There are also a lot of illegal workers in Nashville.  The last time I was down there I listened to a caller on the radio talking about how he set up an illegal apartment in the basement of one of his rental homes just for illegal Mexican workers.  He said that they all pay on time because they're so afraid of drawing any attention to themselves and getting deported.  This guy had the audacity to get on the radio and share that story, which is one of the great things about radio as opposed to the internet.  

Dear Lord that is an ugly city. The newer buildings are horrible.
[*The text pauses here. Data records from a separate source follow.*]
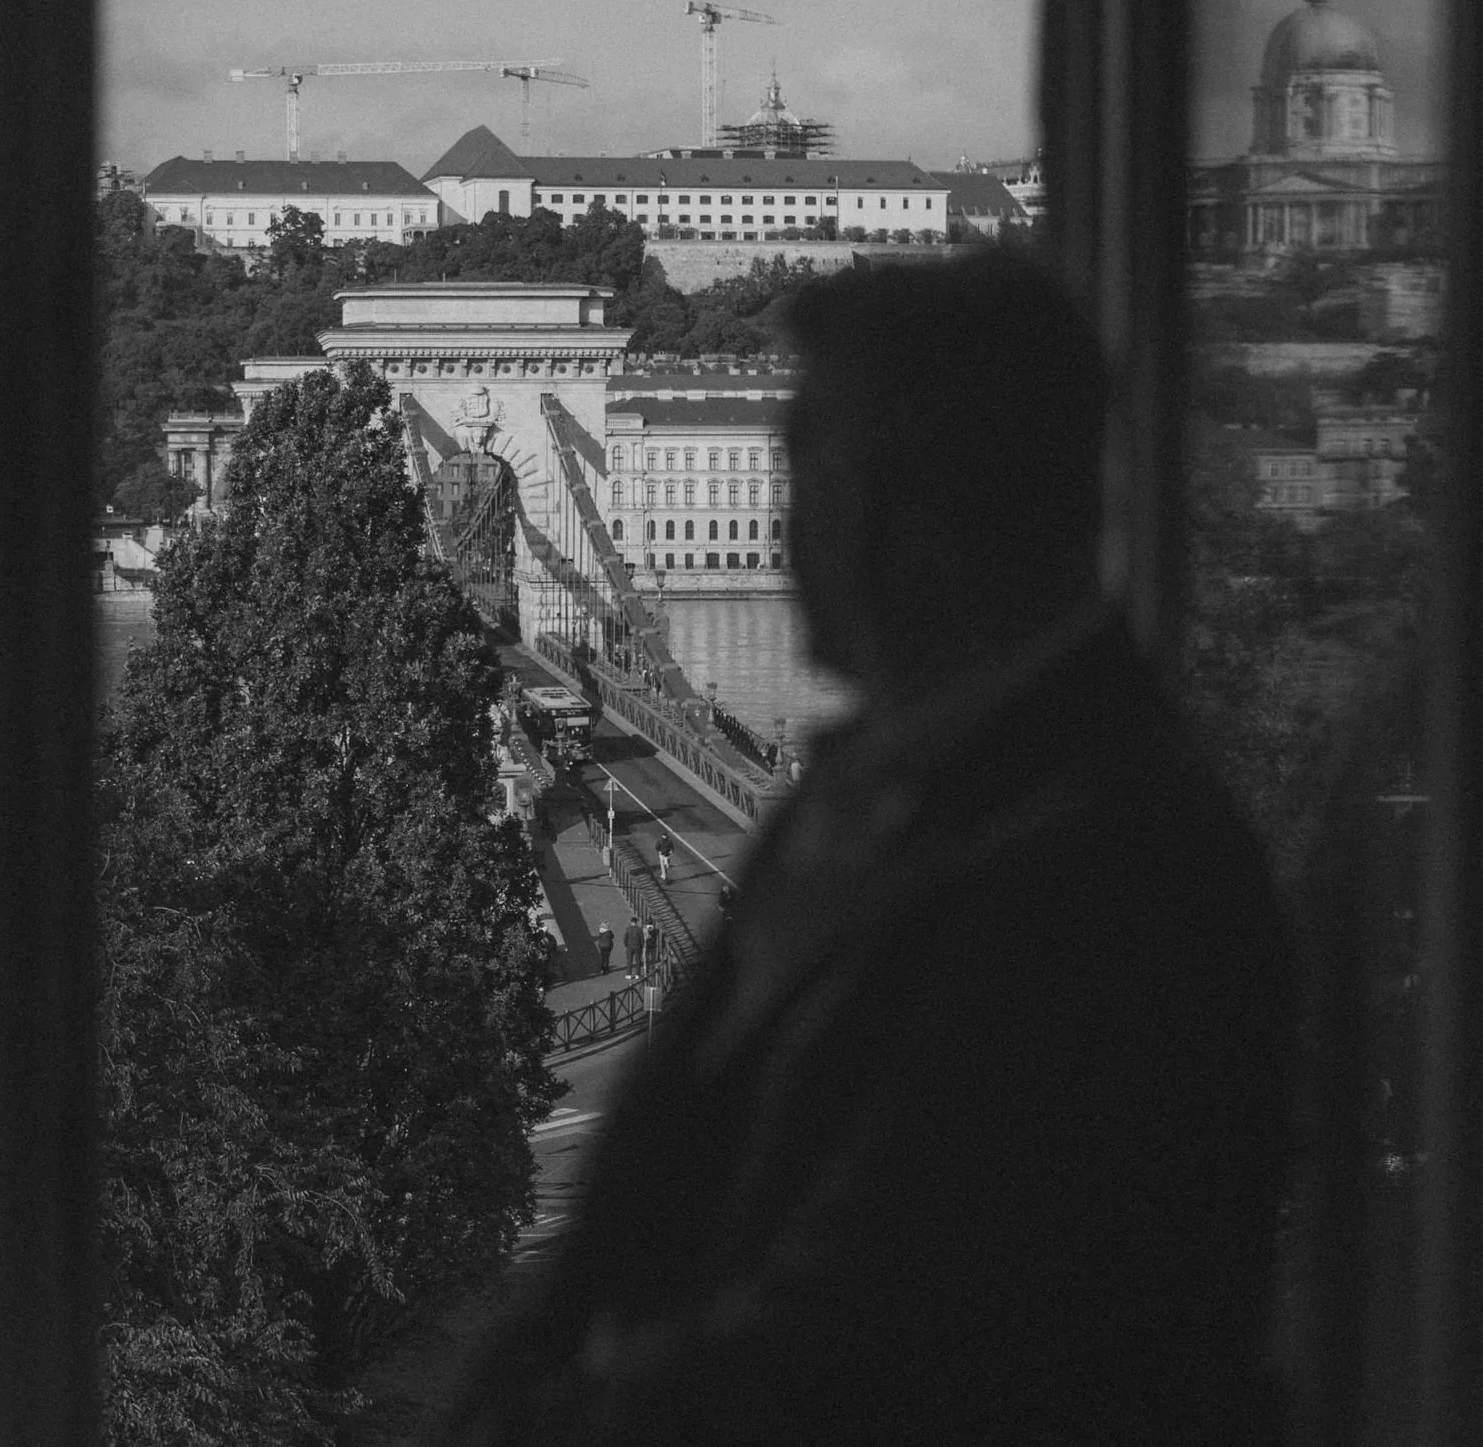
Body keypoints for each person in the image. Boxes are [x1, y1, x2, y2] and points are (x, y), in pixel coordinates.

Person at [432, 250, 1293, 1446]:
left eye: (812, 482)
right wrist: (518, 1360)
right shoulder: (863, 780)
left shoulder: (1121, 870)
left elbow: (855, 1334)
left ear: (928, 505)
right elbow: (641, 1185)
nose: (788, 540)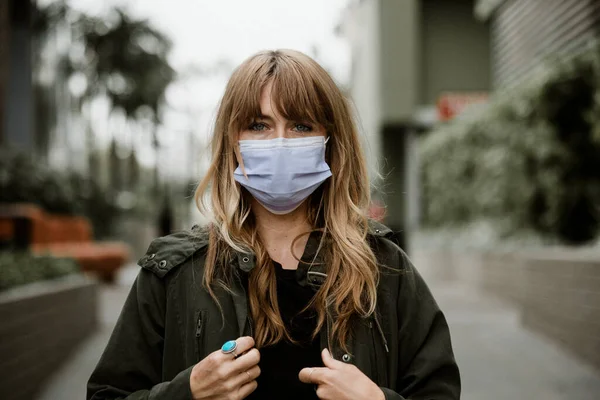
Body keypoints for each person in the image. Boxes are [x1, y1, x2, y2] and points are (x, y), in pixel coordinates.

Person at [87, 49, 460, 400]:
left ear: (330, 142)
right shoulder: (175, 274)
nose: (279, 143)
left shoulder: (385, 269)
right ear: (232, 142)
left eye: (300, 126)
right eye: (258, 125)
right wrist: (188, 392)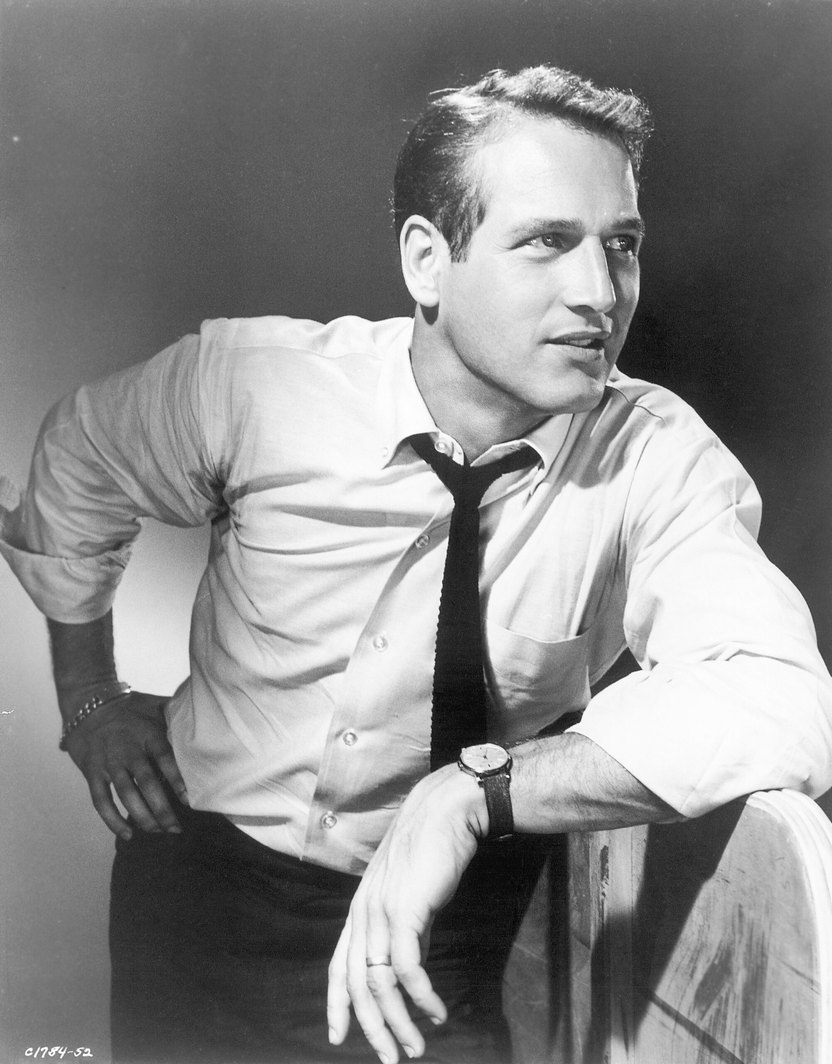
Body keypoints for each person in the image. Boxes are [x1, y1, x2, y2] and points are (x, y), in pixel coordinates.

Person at [2, 64, 832, 1064]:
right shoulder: (255, 384)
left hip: (445, 938)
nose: (600, 293)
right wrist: (89, 696)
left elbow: (781, 695)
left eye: (621, 245)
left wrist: (475, 790)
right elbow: (79, 458)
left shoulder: (653, 454)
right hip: (198, 894)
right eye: (546, 242)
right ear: (428, 261)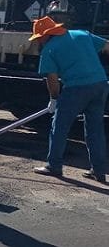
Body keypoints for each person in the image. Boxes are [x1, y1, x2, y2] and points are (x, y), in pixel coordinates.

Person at [28, 16, 107, 183]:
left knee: (60, 126)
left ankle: (53, 166)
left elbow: (52, 80)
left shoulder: (49, 50)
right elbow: (107, 46)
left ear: (46, 35)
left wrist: (54, 99)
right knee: (95, 129)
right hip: (100, 85)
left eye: (39, 38)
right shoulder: (82, 34)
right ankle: (99, 171)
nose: (39, 41)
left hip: (76, 89)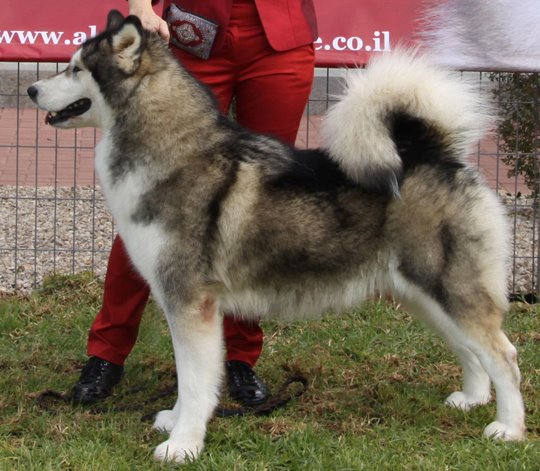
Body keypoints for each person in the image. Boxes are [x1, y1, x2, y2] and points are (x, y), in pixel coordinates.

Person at [72, 0, 317, 406]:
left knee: (257, 212)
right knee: (151, 209)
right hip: (190, 37)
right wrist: (139, 7)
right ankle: (107, 352)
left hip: (278, 42)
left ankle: (240, 359)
A mishmash of crapitecture.

19 hours ago, jonoh81 said:

 

One of the things I've found curious is that Nashville's growth is relatively slow compared to its level of construction.  It's regularly beaten by other cities in its peer group, despite incorporating essentially all of its home county.  The vast majority of the growth is in the outer metro areas.

There is a lot of investment money that flows to Nashville leading to much more construction. In one regard, it is a bunch of institutional investment companies that trade projects amongst themselves and inflate things. You also have a lot of speculators (especially with the presence of the music industry) that give it a larger than normal flow of capital for all the construction projects. If you look at some of the new high rise condos being built, there are a good number of wealthy people that will buy them, hold them as a potential investment and never step foot in them (nor even rent them). It is like buying artwork or a classic car for them.